Apa yang gue lakukan malam ini? Pikir gue, kemudian gue kembali lagi termenung. Kali ini dengan rasa yang shock.
Iya. Masih ada hari esok. Berharap dan berdoalah agar gue esok pagi bisa menuntut Ilmu Dari Yang Ilahi. Malam ini gue mesti istirahat. Kasihan sang Rembulan Malam hari ini - dia begitu kerepotan ngurusin bocah enggak jelas dari Bintaro ini.

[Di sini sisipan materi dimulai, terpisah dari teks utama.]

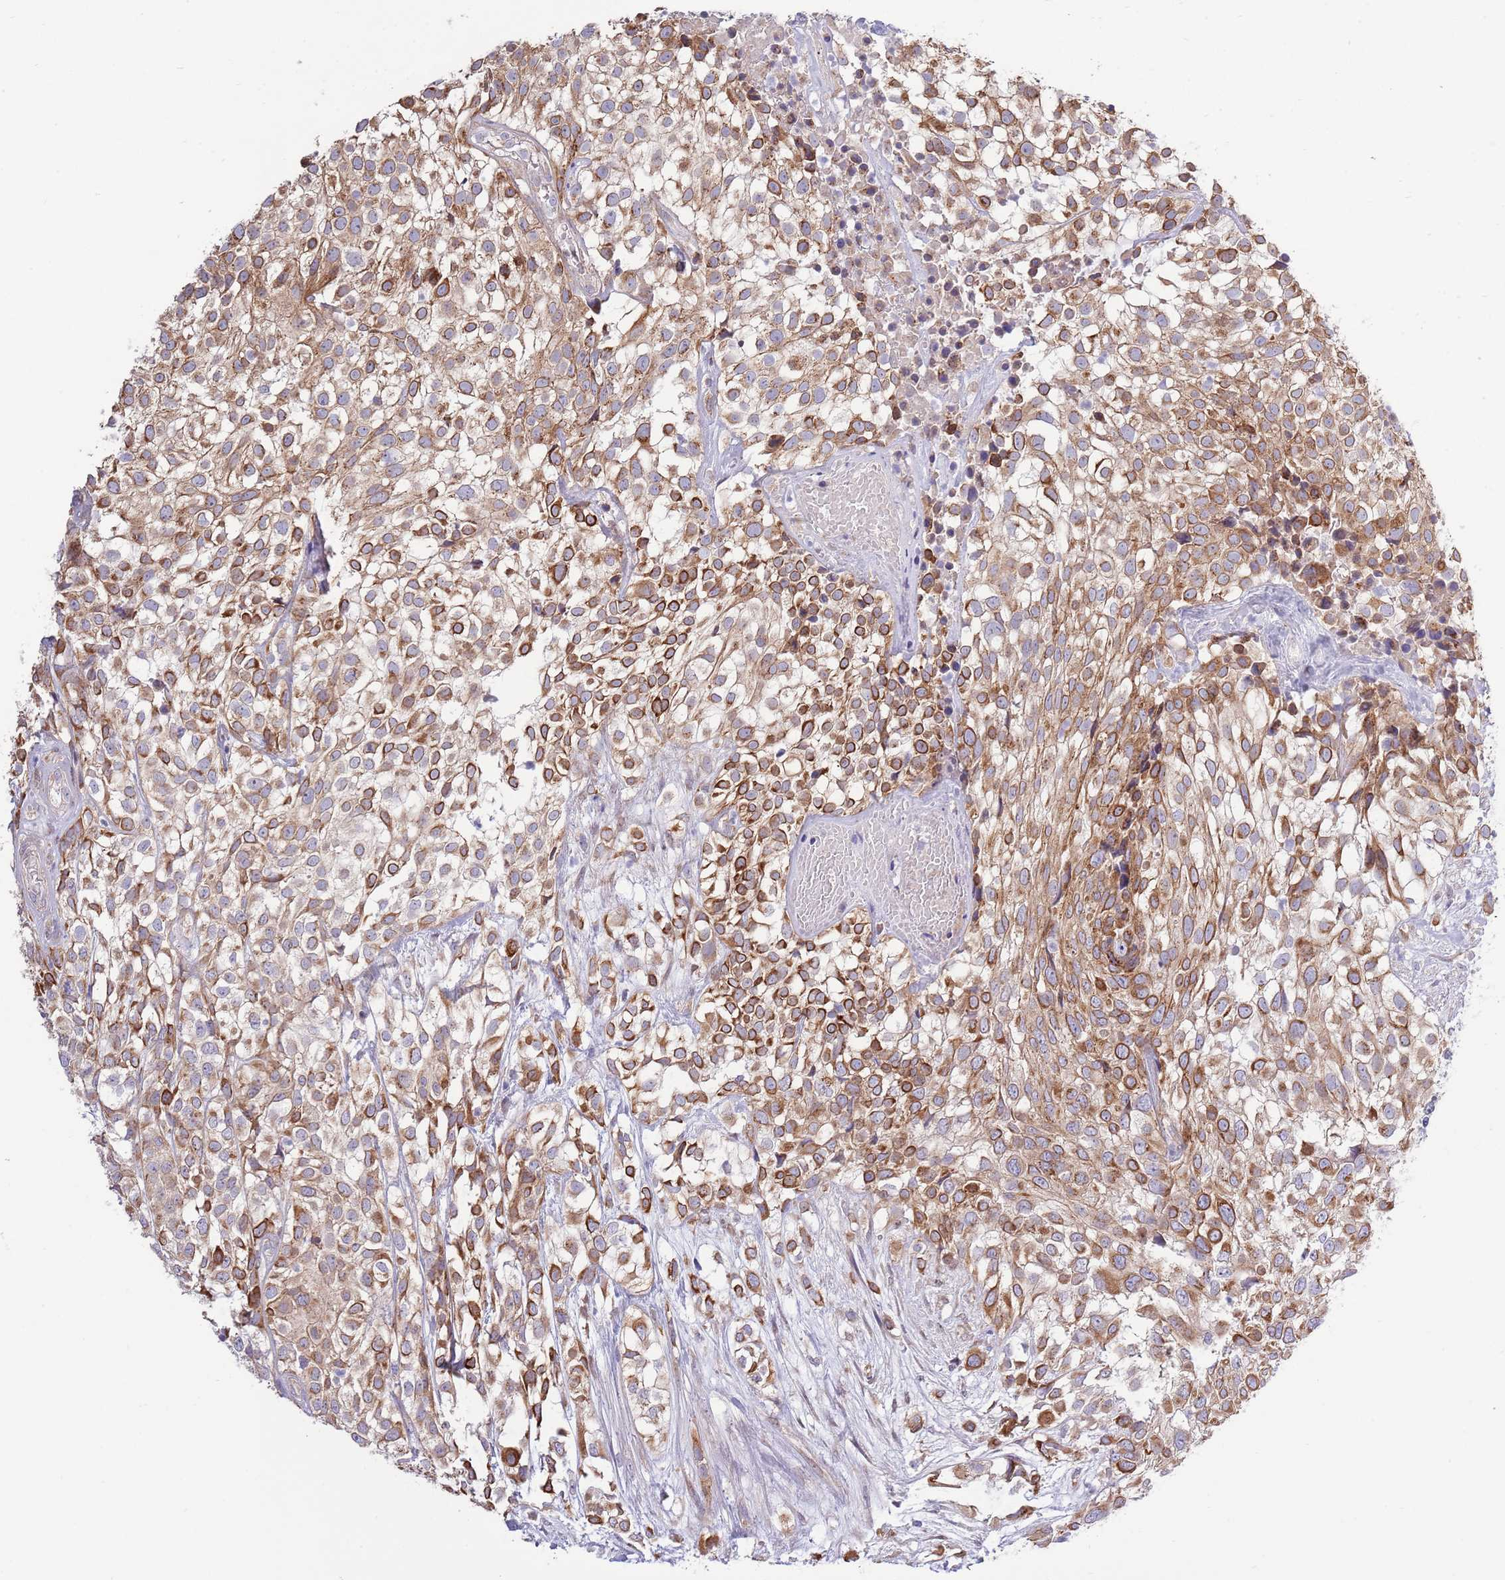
{"staining": {"intensity": "strong", "quantity": "25%-75%", "location": "cytoplasmic/membranous"}, "tissue": "urothelial cancer", "cell_type": "Tumor cells", "image_type": "cancer", "snomed": [{"axis": "morphology", "description": "Urothelial carcinoma, High grade"}, {"axis": "topography", "description": "Urinary bladder"}], "caption": "High-magnification brightfield microscopy of high-grade urothelial carcinoma stained with DAB (brown) and counterstained with hematoxylin (blue). tumor cells exhibit strong cytoplasmic/membranous expression is present in about25%-75% of cells.", "gene": "ARL2BP", "patient": {"sex": "male", "age": 56}}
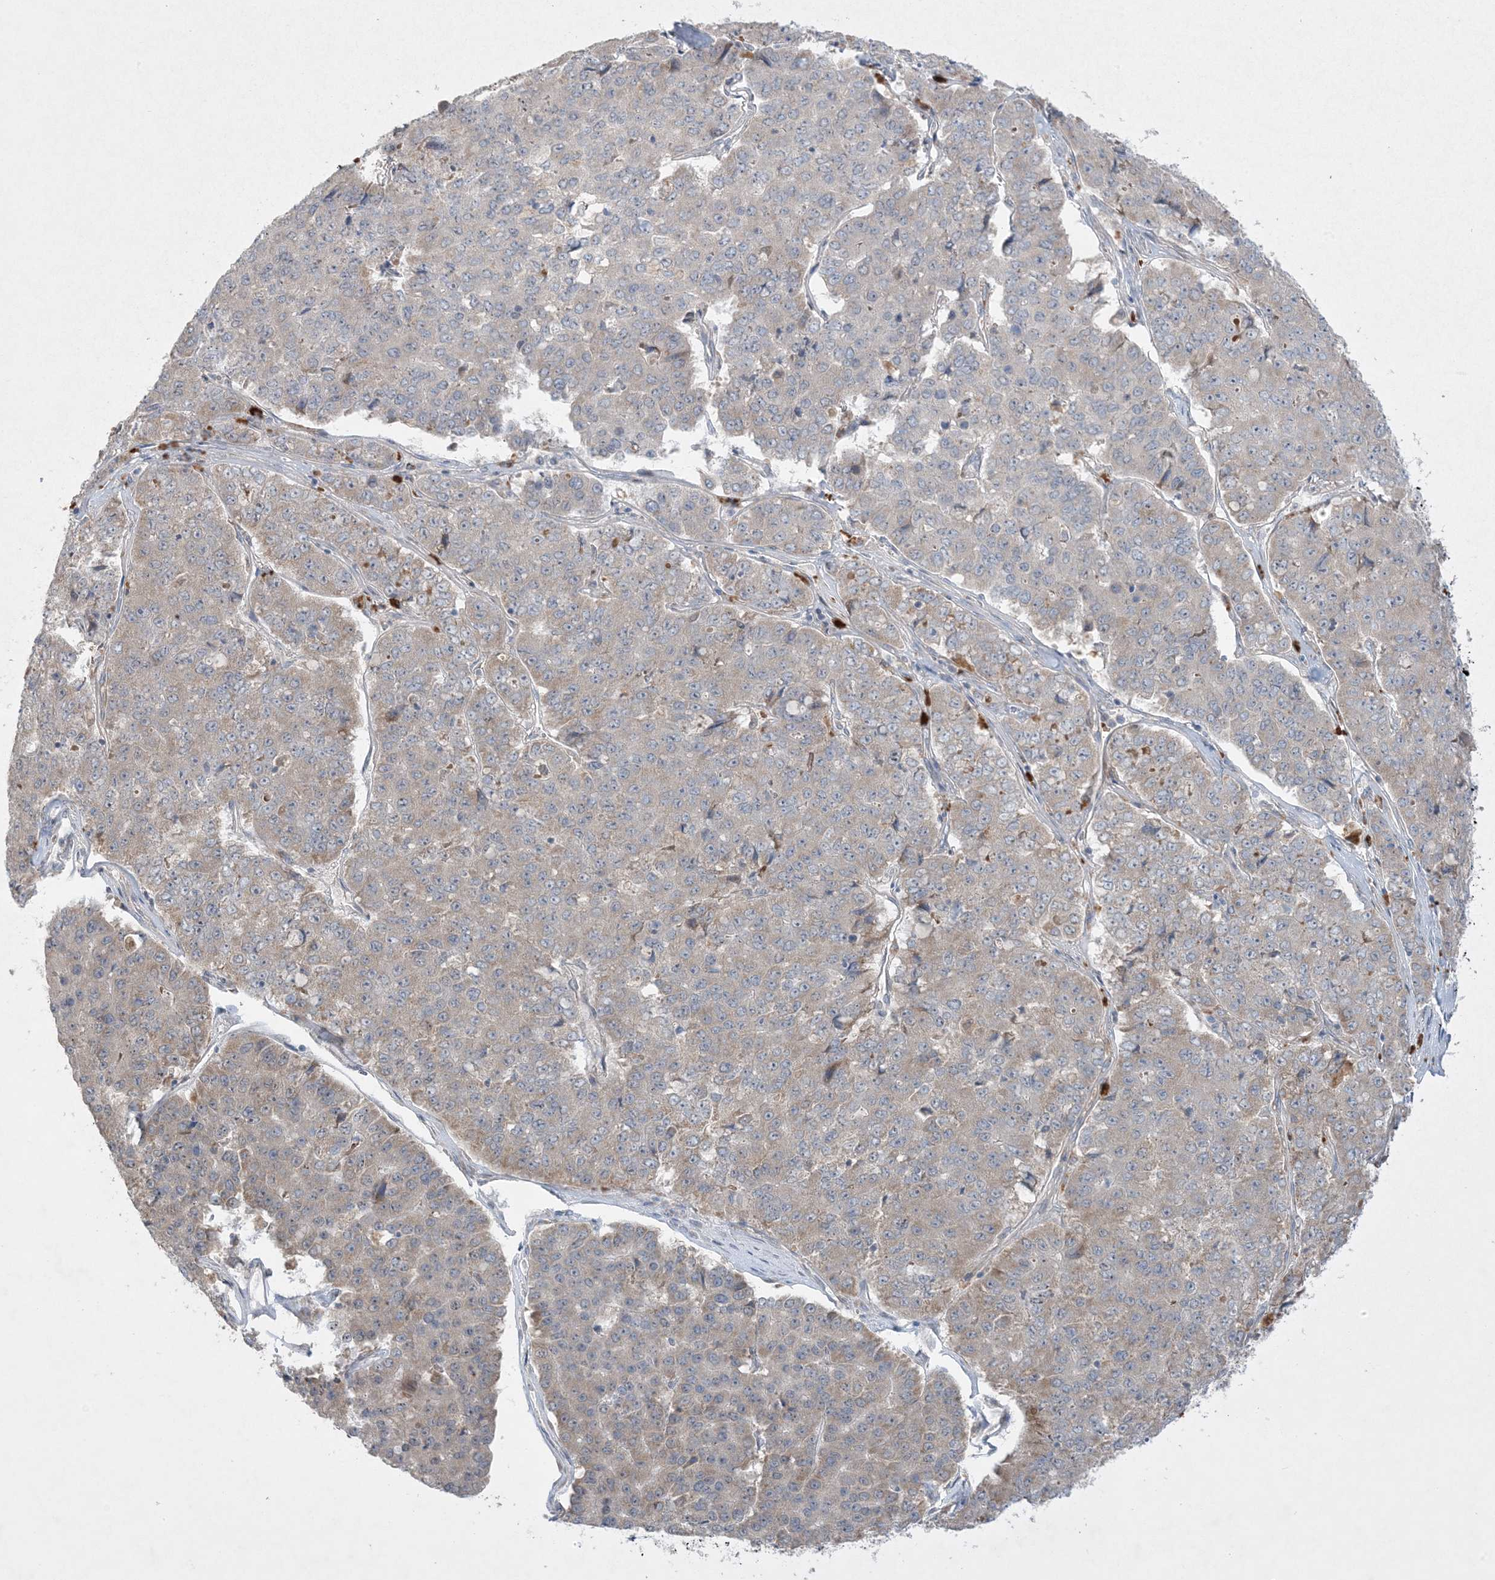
{"staining": {"intensity": "weak", "quantity": "25%-75%", "location": "cytoplasmic/membranous"}, "tissue": "pancreatic cancer", "cell_type": "Tumor cells", "image_type": "cancer", "snomed": [{"axis": "morphology", "description": "Adenocarcinoma, NOS"}, {"axis": "topography", "description": "Pancreas"}], "caption": "Human adenocarcinoma (pancreatic) stained with a protein marker exhibits weak staining in tumor cells.", "gene": "MMGT1", "patient": {"sex": "male", "age": 50}}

Suara seorang pria tiba-tiba memecahkan heningnya malam ini. Kali ini suara seseorang tersebut yang mengagetkan gue buat kedua kalinya. Pria itu bernama Nendi. Dia enggak lain dan enggak bukan merupakan teman seperjuangan gue di kala meneliti di Desa Nunuk sekaligus teman yang baik buat menjaga Zae di RS ini.

Nendi: Ardi.

Gue: (kaget).

Nendi: Gitu doang kaget.

Gue: Sorry. Gue lagi kontemplasi, nih.

Nendi: Hidup lo berat bener. Gimana, jadi enggak bantuin gue bikin catetan lapangan?

Gue: Biasa. Ya, jadi, dong. Kapan lagi, Bu YTW kan besok datang.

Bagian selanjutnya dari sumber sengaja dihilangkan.